• Assignment: Please show every line from the entries that carries the word "pixels".

[[ Source material, beginning ]]

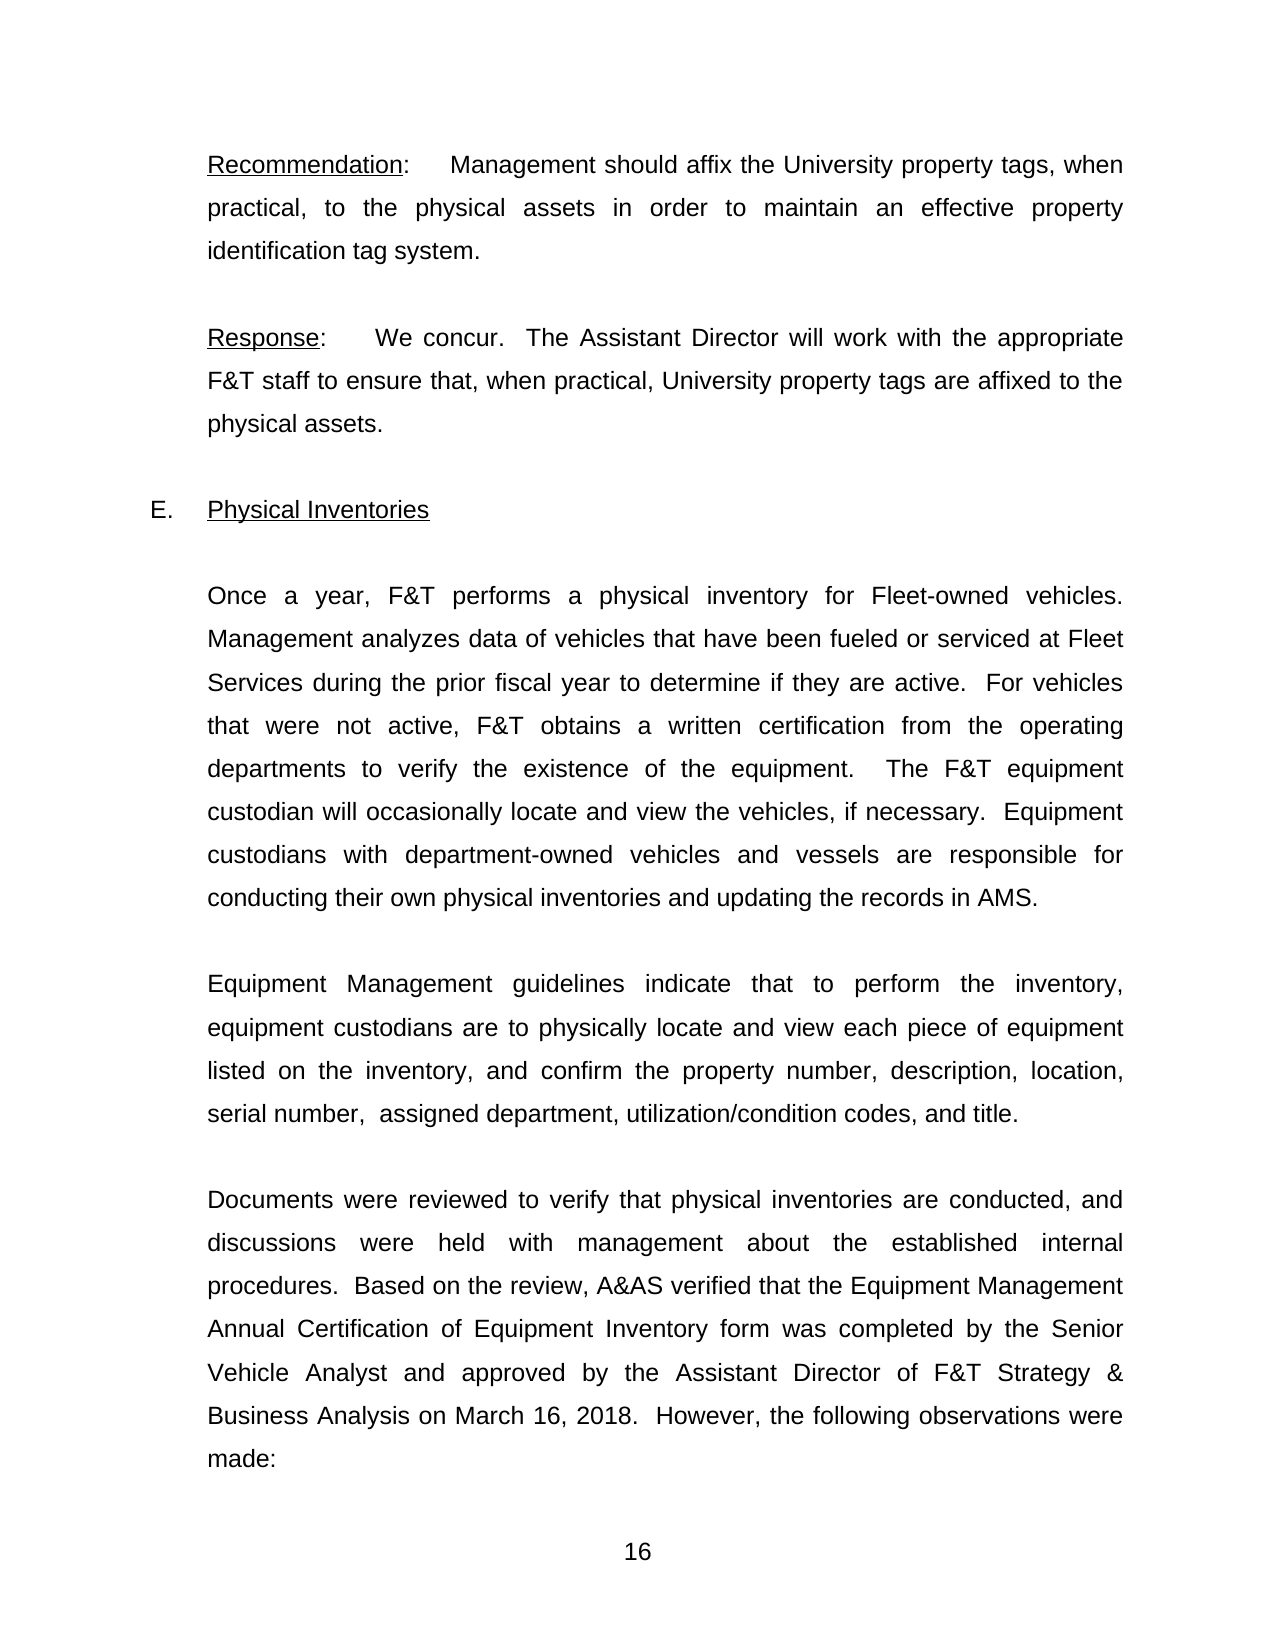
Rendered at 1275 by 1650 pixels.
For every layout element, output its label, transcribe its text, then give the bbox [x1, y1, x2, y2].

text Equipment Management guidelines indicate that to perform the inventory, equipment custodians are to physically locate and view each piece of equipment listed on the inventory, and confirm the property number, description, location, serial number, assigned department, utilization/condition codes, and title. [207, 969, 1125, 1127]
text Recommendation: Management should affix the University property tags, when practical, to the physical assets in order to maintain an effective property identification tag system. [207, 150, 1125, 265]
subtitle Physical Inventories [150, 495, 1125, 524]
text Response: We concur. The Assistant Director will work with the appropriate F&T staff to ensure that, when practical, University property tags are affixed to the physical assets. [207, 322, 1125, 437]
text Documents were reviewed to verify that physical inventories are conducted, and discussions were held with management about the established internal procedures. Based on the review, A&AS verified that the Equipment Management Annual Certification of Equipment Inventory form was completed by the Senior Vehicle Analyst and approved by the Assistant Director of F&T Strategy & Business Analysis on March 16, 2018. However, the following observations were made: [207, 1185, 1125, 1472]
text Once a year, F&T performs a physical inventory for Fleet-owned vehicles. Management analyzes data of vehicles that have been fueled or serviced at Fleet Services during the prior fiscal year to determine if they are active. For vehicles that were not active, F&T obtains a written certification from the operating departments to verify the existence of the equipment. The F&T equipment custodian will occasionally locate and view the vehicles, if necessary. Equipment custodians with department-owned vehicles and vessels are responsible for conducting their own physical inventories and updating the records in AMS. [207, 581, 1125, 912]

[[ Source material, end ]]
[[ Source material, beginning ]]

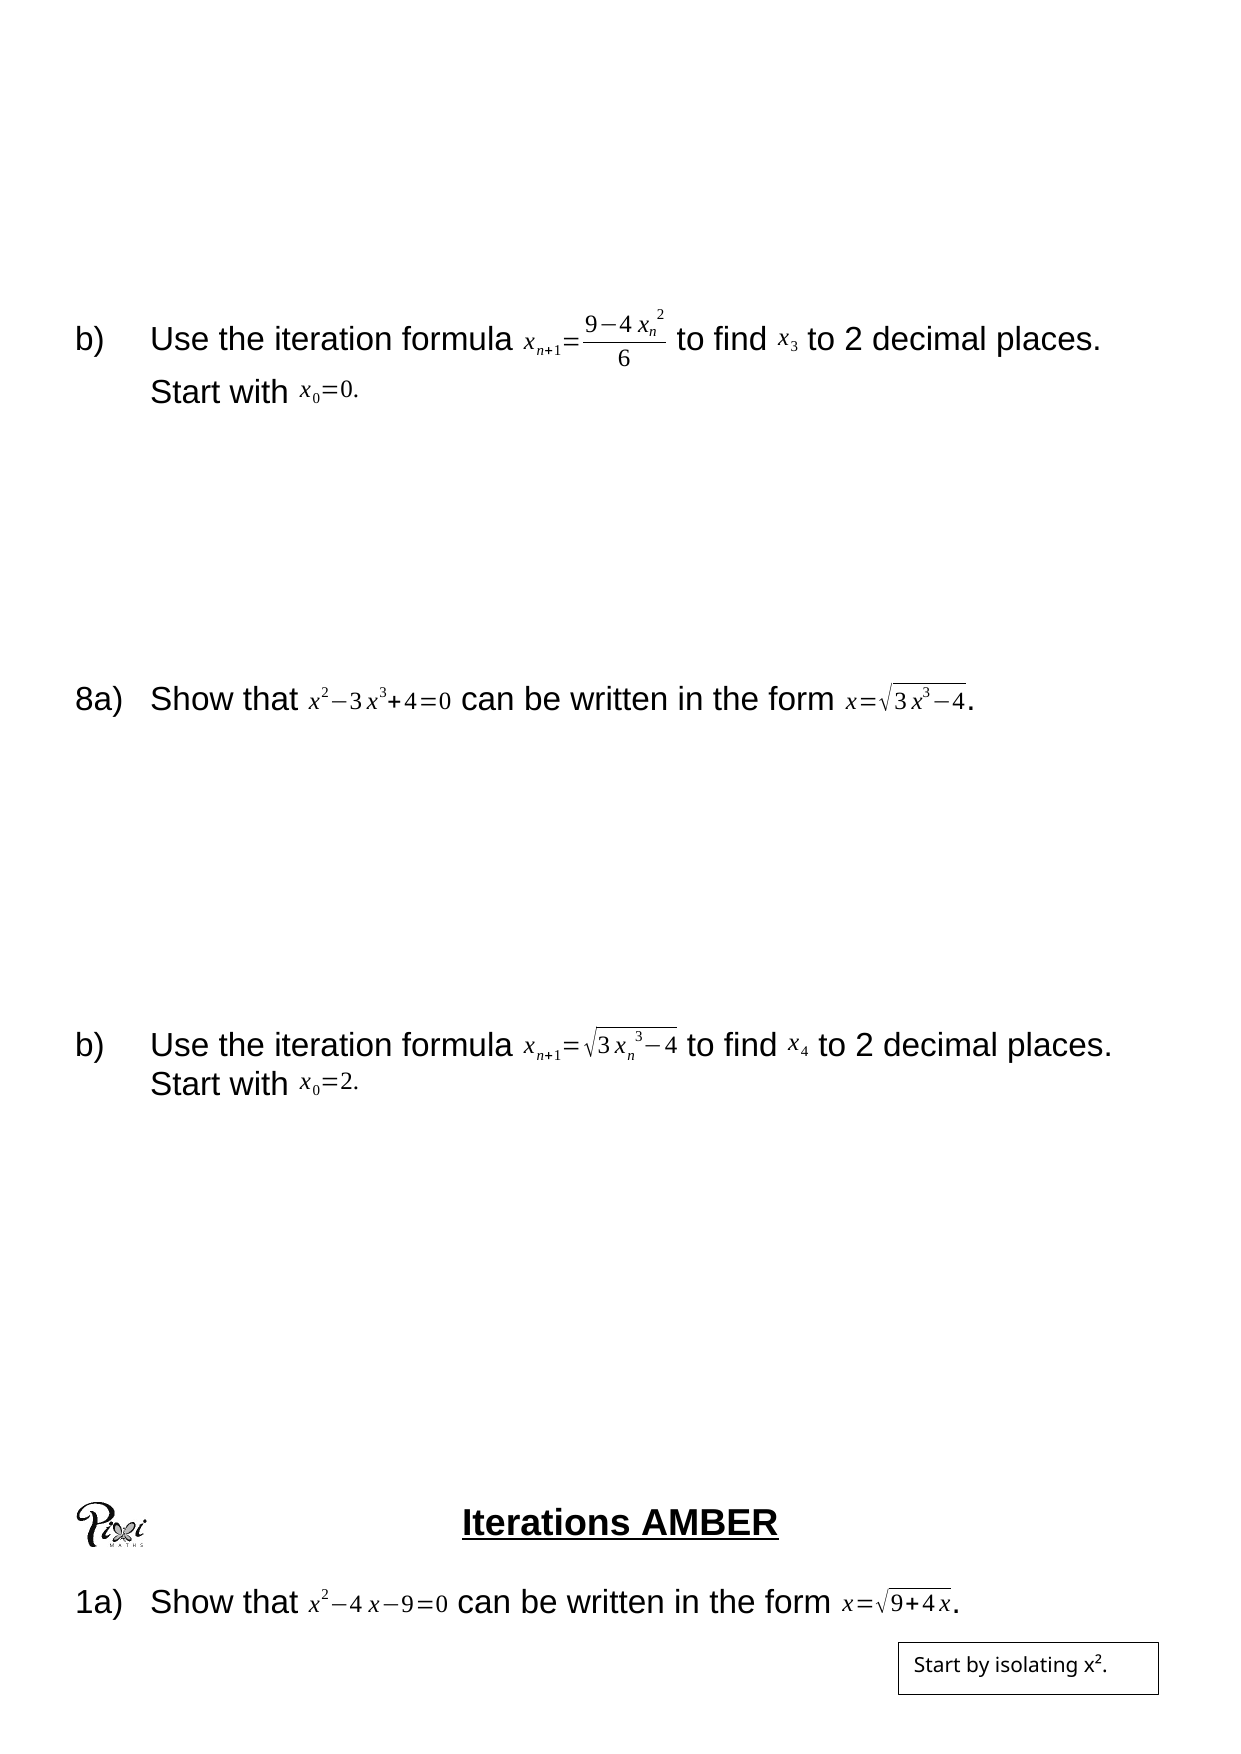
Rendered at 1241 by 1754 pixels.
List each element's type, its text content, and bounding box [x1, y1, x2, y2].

[[ Source material, end ]]
[[ Source material, beginning ]]

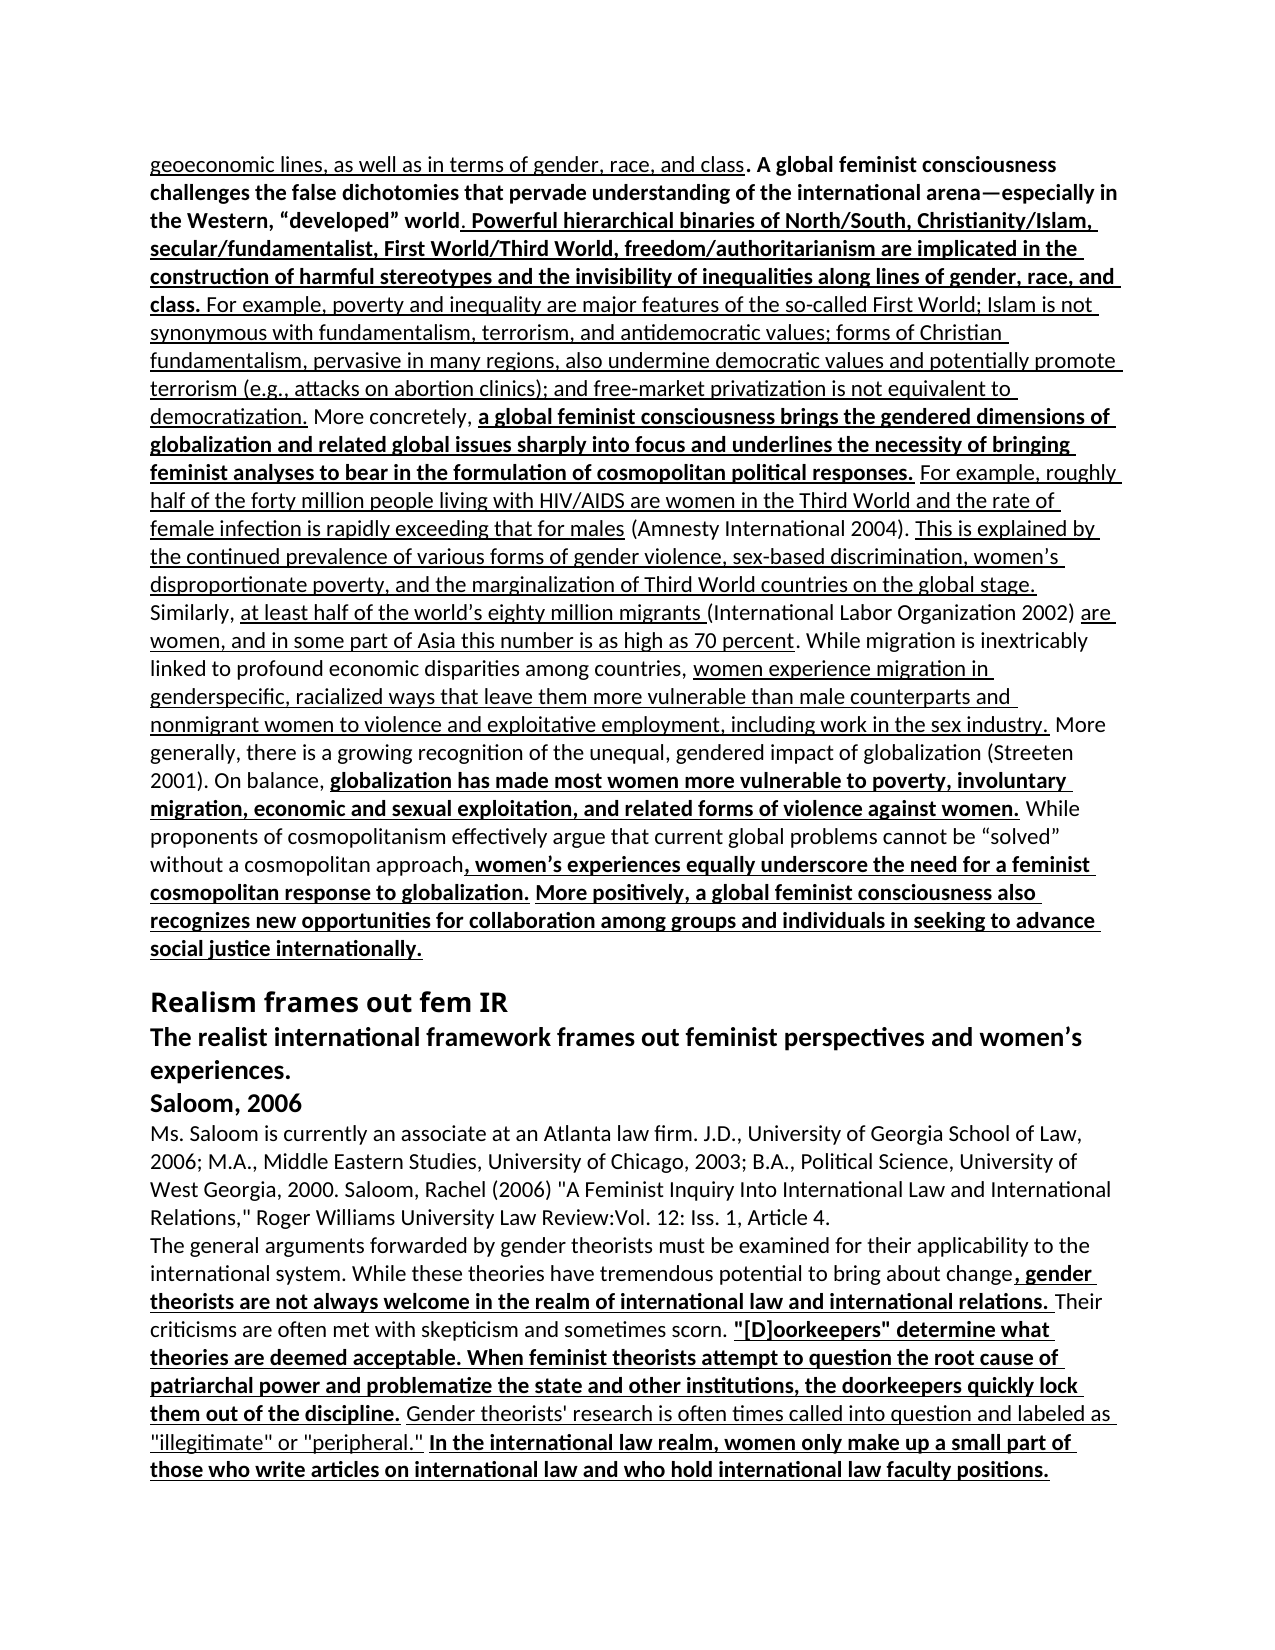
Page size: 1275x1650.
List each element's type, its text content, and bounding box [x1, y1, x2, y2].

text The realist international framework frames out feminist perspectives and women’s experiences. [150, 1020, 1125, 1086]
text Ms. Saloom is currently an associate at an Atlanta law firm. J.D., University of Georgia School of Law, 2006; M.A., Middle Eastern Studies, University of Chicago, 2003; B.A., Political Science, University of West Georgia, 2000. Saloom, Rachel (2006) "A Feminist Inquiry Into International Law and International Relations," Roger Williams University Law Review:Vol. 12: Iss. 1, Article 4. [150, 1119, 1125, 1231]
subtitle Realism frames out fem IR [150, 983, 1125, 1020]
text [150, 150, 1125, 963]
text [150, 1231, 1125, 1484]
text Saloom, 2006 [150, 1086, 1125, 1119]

[[ Source material, end ]]

• Response for this exercise:
Rendered at 1275 by 1650 pixels.
Rendered at 1241 by 1754 pixels.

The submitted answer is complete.